Sokak köpeklerinin “başıboş” ve “saldırgan” olduğu vurgulanarak kamuoyunda köpekler için olumsuz algı yaratılmaya çalışılıyor. Hayvanların bir insana veya çocuğa zarar verdiği durumlarda sosyal medyada kullanılan görseller son derece rahatsız edici. “Uyutmak” sözcüğü ise hayvanseverlere göre yapılacak katliamı gizleme amacına yönelik. “Biz çocuğumuzu uyuturuz, ama bu köpekler uyutulduklarında bir daha uyanmayacaklar” diyorlar.

Peki ne yapmalı?

Bu ülke vatandaşları yüzyıllardır sokak hayvanlarıyla birlikte yaşıyor ve bunu kaybetmek istemiyor. Metrolarda kart okutulan yerlere oturup denetim yapan, ATM’lere kıvrılıp yatan kedilere alıştık. Sokak köpeklerinin başını okşamayı, yemeğimizi onlarla paylaşmayı seviyoruz. Bu ülke ikinci bir Hayırsızada vakası yaşamak istemiyor. Kaldı ki sokak köpeklerinin toplanıp barınaklara kapatılması hatta uyutulmasının sorunu çözmeyeceği önceki deneyimlerden biliniyor. Korumak istediğimiz çocukların mahallelerindeki köpeğin öldürülmesinden dolayı duygusal olarak zarar görme ihtimali çok yüksek. Üstelik çözüm için yaşatmayı değil de öldürmeyi seçersek onlara nasıl bir mesaj vereceğimizi düşünmemiz gerekiyor.

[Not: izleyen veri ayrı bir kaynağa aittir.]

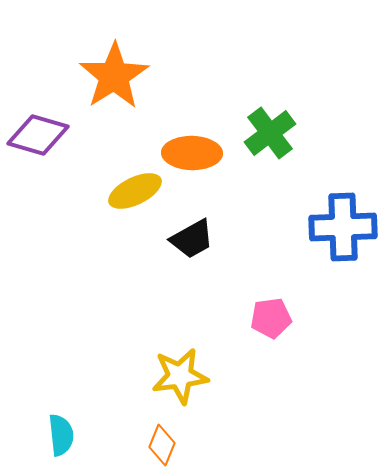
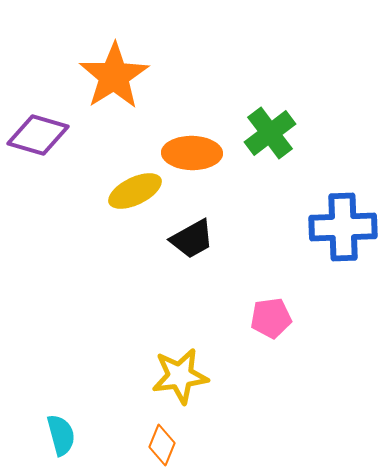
cyan semicircle: rotated 9 degrees counterclockwise
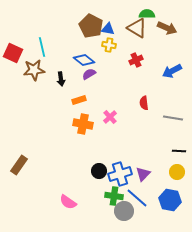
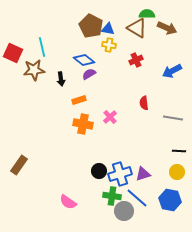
purple triangle: rotated 28 degrees clockwise
green cross: moved 2 px left
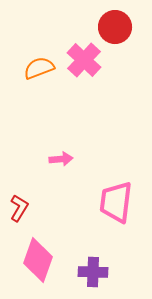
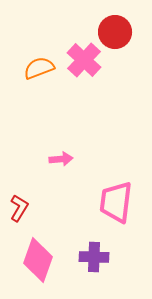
red circle: moved 5 px down
purple cross: moved 1 px right, 15 px up
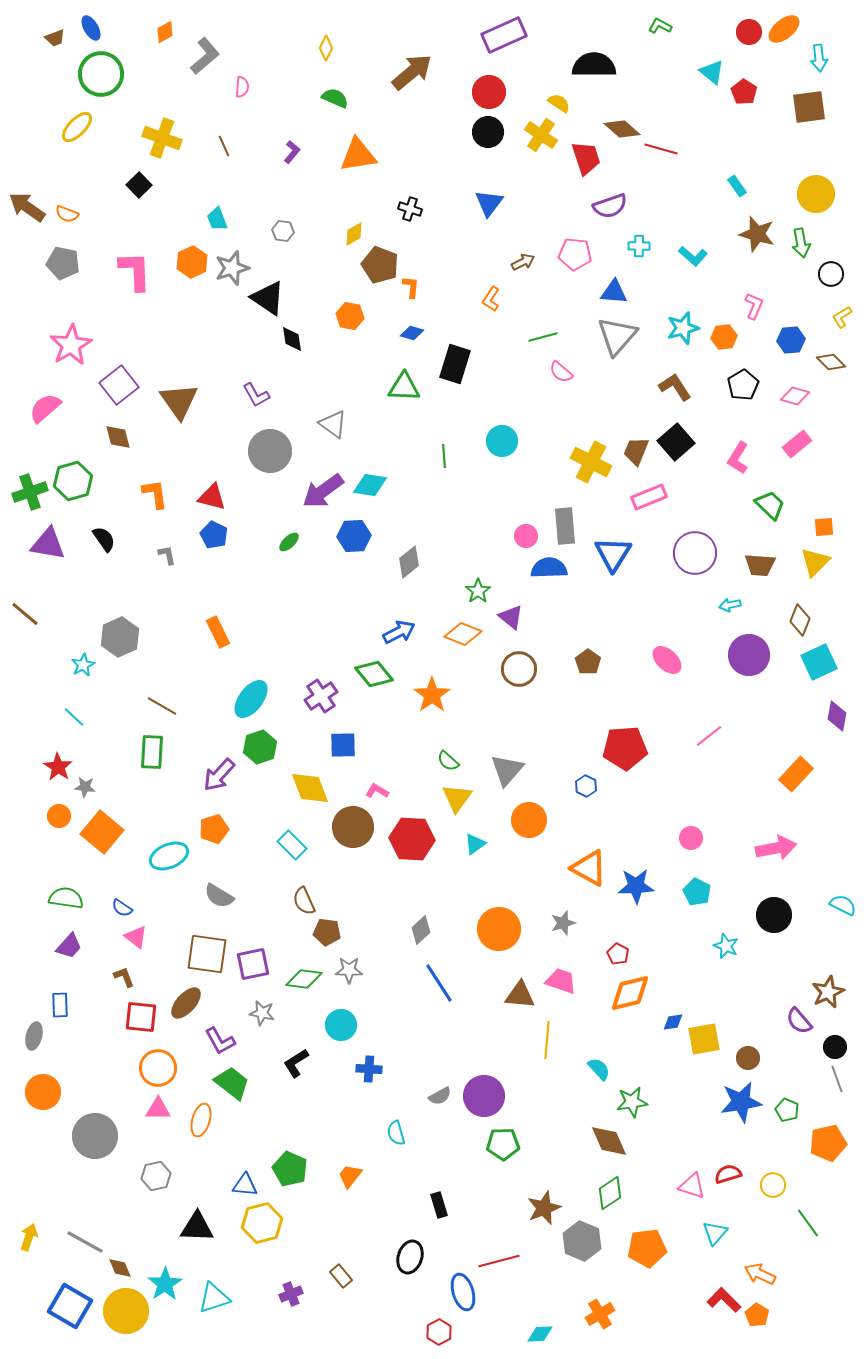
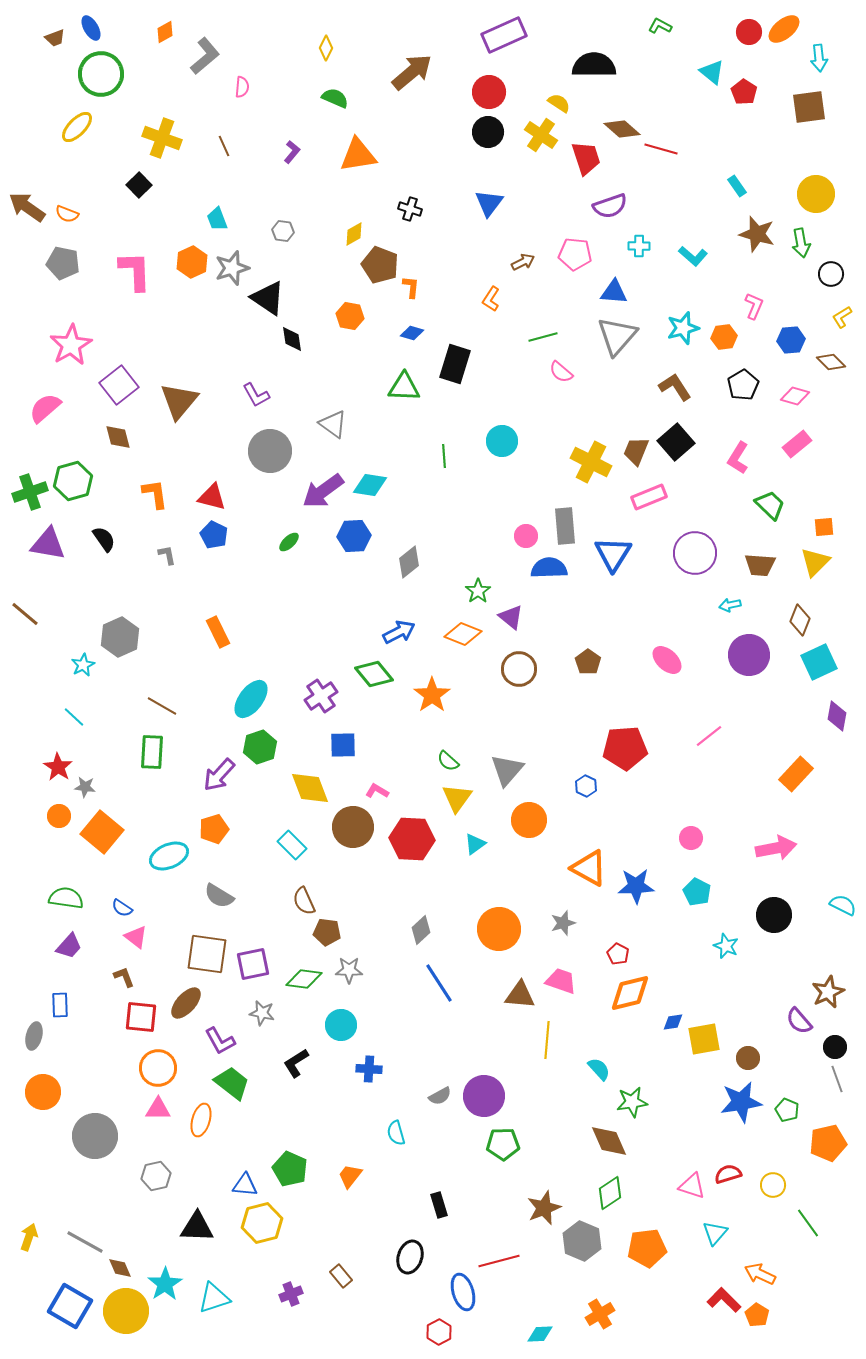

Geçmişte yapılan hataları yapmadan, hayvan derneklerinin görüşünü alarak onlarla işbirliği içinde ilerlemek ve bu konuda seferberlik başlatmak belki de en doğrusu. İnsanı ve hayvanıyla refah içinde özgürce ve güvende yaşamayı hak ediyoruz, oysa emekliler de sokakta, hayvanseverler de… Bu iki grubun da sokakta olmasının sebebi aynı: Sistemsizlik, yanlış politikalar, sorumsuzluk, liyakatsızlık ve yaşamı öncelemeyen düşünce tarzı.